Telekom-Unternehmenssprecher Andre Hofmann auf WAZ-Nachfrage: „Nicht nur in den Straßen oder Bürgersteigen liegen die Kabel. Auch an Punkten wie etwa einem Stadtbrunnen. Oder, schwieriger noch, unterhalb von Straßenkreuzungen. Da ist sehr aufwendig.“ Und: „Im Idealfall müssen wir nur einen Bürgersteig aufreißen. Aber wir haben auch schwierige Standorte. Die sind nicht zu vermeiden.“

Multifunktionsgehäuse anbinden

Doch gibt es in Wattenscheid auch viele solcher „Idealfälle“. Etwa an der Vorstadtstraße, der Hansastraße und Sommerdelle, der Ludwig-Steil- und Bismarckstraße, um nur einige zu nennen. Im Prinzip stadtweit, wo auch immer überschaubar große Baulöcher zu sehen sind, in denen schwarze Kabel liegen und die durch rot-weiße Absperrgitter oder Warnbaken abgezäunt und gesichert sind, lässt auch die Telekom derzeit buddeln.
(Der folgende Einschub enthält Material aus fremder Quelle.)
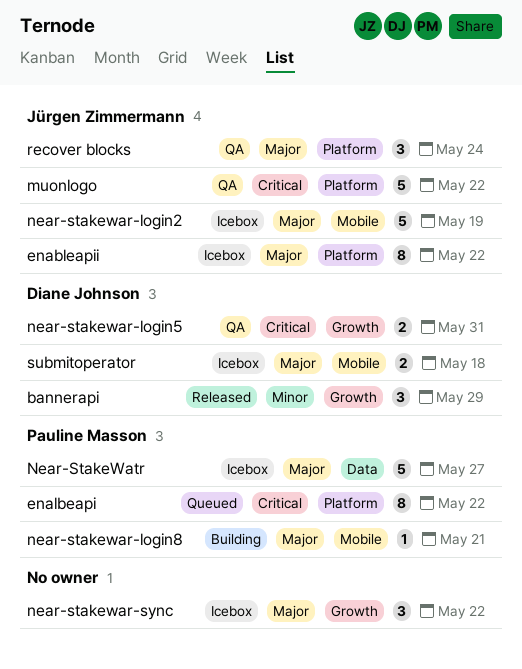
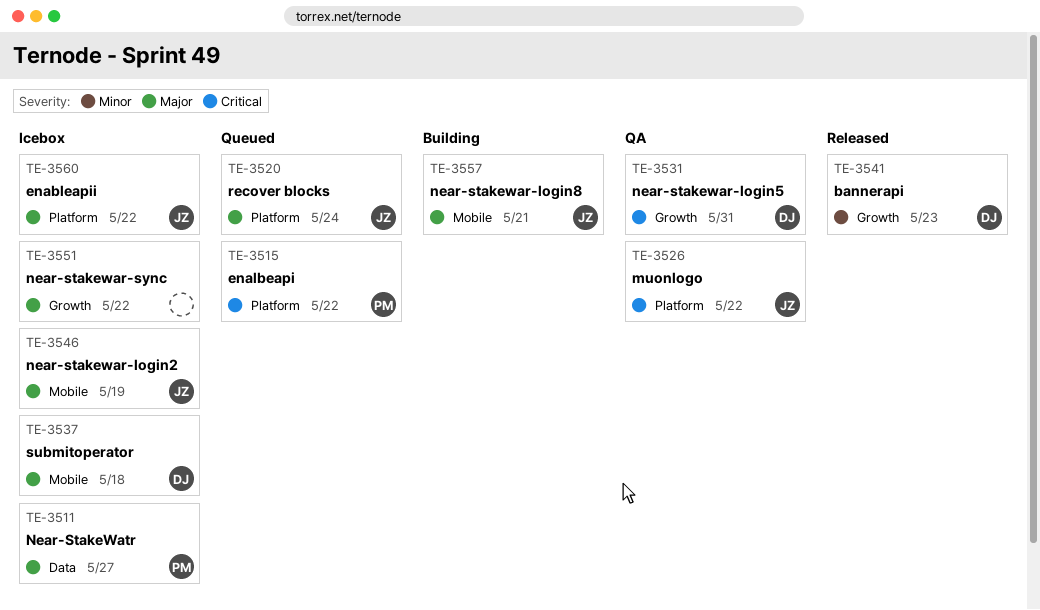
bannerapi, due: May 29 -> May 23
near-stakewar-login8, owner: Pauline Masson -> Jürgen Zimmermann
recover blocks, status: QA -> Queued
Hofmann konnte nicht sagen, in welchen Wattenscheid Straßen derzeit konkret die Kabel neu verlegt werden. Aber: „Profitieren werden rund 34 000 Haushalte in diesem Bereich.“ Denn: „Wir haben derzeit rund 50 000 Baustellen im Bundesgebiet. Da können wir nicht jede einzelne Baustelle benennen.“

Multifunktionsgehäuse über Glasfaser anbinden

Die Multifunktionsgehäuse werden über Glasfaser angebunden. Beim Ausbau werden alte Leitungswege genutzt und miteinander verbunden. Hofmann: „Die bestehenden Kabelkanäle werden genutzt.“

Über das Investitionsvolumen in Wattenscheid schweigt sich die Telekom aus. Nicht aber über die Geschwindigkeit, die die neuen Kabel bringen sollen. Bis zu 100 Mbit im ersten Schritt und bis zu 250 Mbit im zweiten. Pro Sekunde, versteht sich.